Но следует прежде всего удостовериться, что все еще падает снег. Солдат хочет спросить у молодой женщины, так ли это. Но может ли она знать, сидя тут, в комнате без окон? Ей придется выйти наружу, шагнуть за приоткрытую дверь, перейти переднюю, где ожидает черный зонтик, длинную вереницу коридоров, узкие лестницы и снова уходящие вбок под прямым углом и пересекающие друг друга коридоры, где она сильно рискует заблудиться, прежде чем выберется на улицу.
Вернется она, во всяком случае, очень нескоро, и теперь на ее месте, слегка наискосок от стола, сидит мальчуган. На нем свитер с высоким воротом, короткие штаны, шерстяные носки и фетровые ботики.

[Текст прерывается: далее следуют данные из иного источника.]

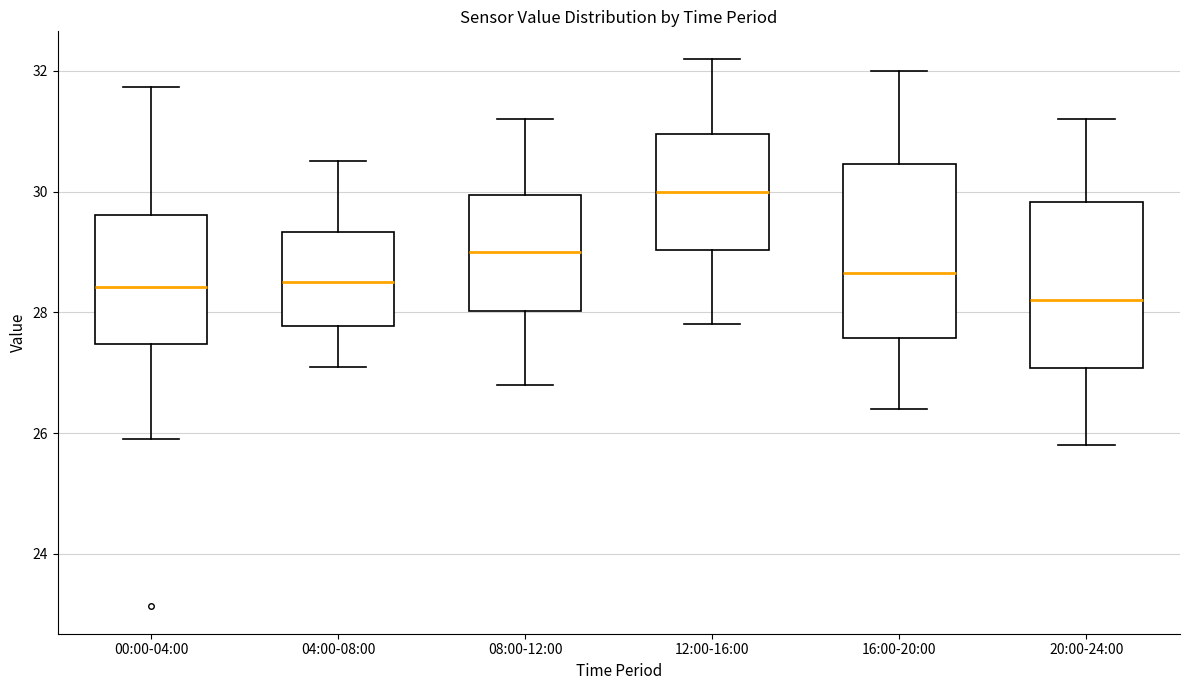

Where does the upper whisker of the box for 16:00-20:00 end on the y-axis? The values are not printed on the chart, so give them approximately, as read against the axis.

32.0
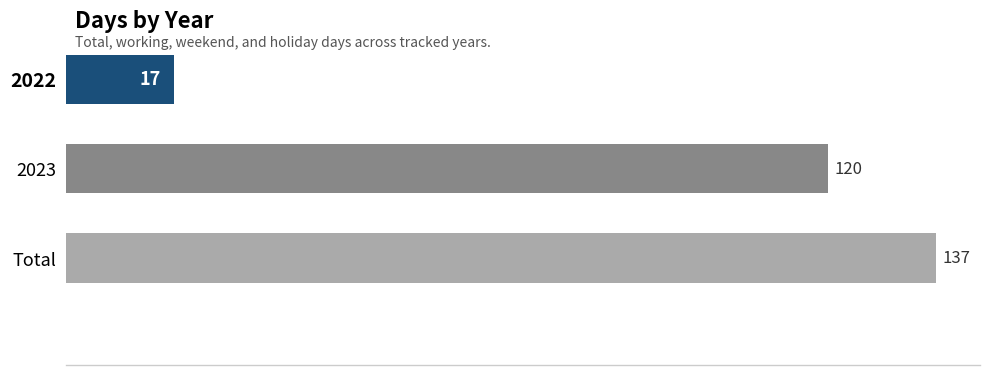

The chart shows a value of 77 at 2023. True or false?

False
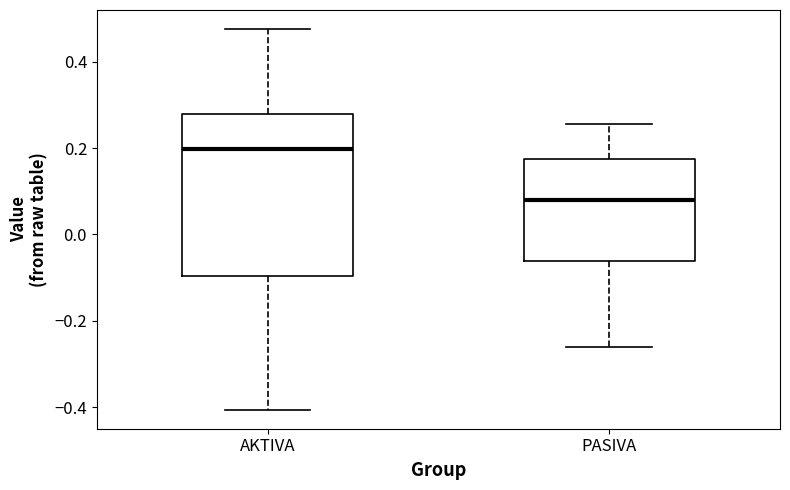

Where is the upper edge of the box for PASIVA on the y-axis? The values are not printed on the chart, so give them approximately, as read against the axis.

0.18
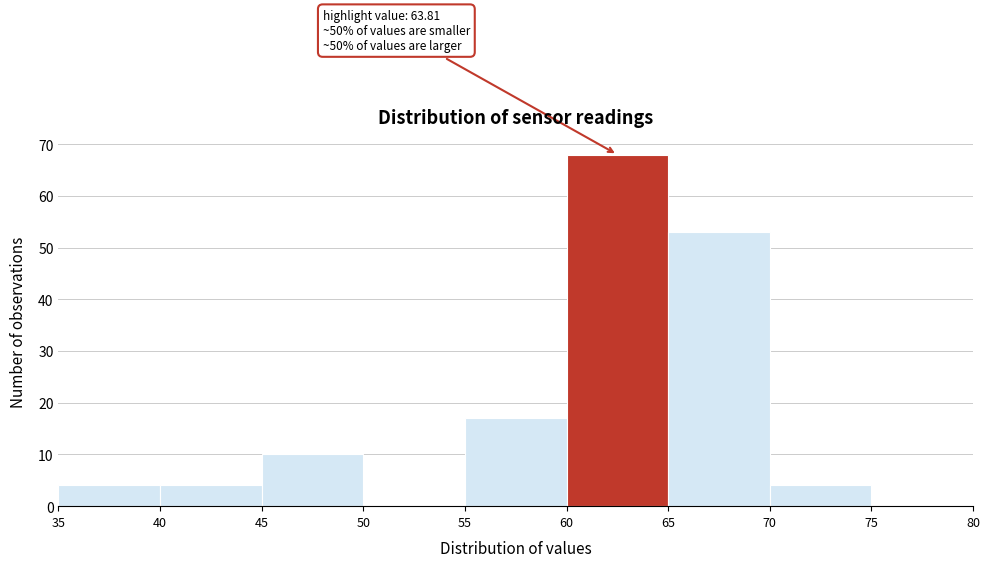

Which range on the x-axis has the tallest bar?

60 to 65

Он держится прямо, не прислоняясь к спинке стула; руки застыли по бокам, а кистями он ухватился за края соломенного сиденья; мальчик болтает ногами с голыми коленками, ритмично раскачивая их между передними ножками стула в двух параллельных плоскостях, но в обратном направлении: одна – туда, другая – сюда. Заметив, что солдат на него смотрит, он сразу же перестает раскачиваться и, словно он с нетерпением ждал этой минуты, чтобы выяснить заботивший его вопрос, спрашивает своим степенным, недетским голосом:
– Ты почему тут?
– Не знаю, – отвечает солдат.
Возможно, мальчик не слышал ответа, потому что он повторяет вопрос:
– Тебя почему в казарму не поместили?
Солдат уже не помнит, спрашивал ли он об этом молодую женщину. Очевидно, сюда его доставил кто-то другой – не мальчик и не инвалид. Надо еще спросить, подобрал ли кто-нибудь коробку, завернутую в коричневую бумагу: шнурок распустился, и пакет, наверно, теперь развернут.
– Ты здесь умрешь? – говорит ребенок.
Солдат не знает, что ответить и на этот вопрос. Он, впрочем, удивлен, что ему такой вопрос задан. Он пробует получить пояснения, но не успевает выказать свое беспокойство, как малыш, сделав пол-оборота, уже уносится со всех ног вдоль совершенно прямой улицы, даже не теряя времени на пируэты вокруг фонарных столбов: он минует их, один за другим, не останавливаясь. Вскоре на нетронутой глади свежего снега остаются лишь отпечатки его подошв с отчетливым, хотя искаженным на бегу рисунком, – отпечатки, делающиеся все более смутными по мере того, как он ускоряет бег, пока наконец, уже едва различимые, они не смешиваются со множеством других следов.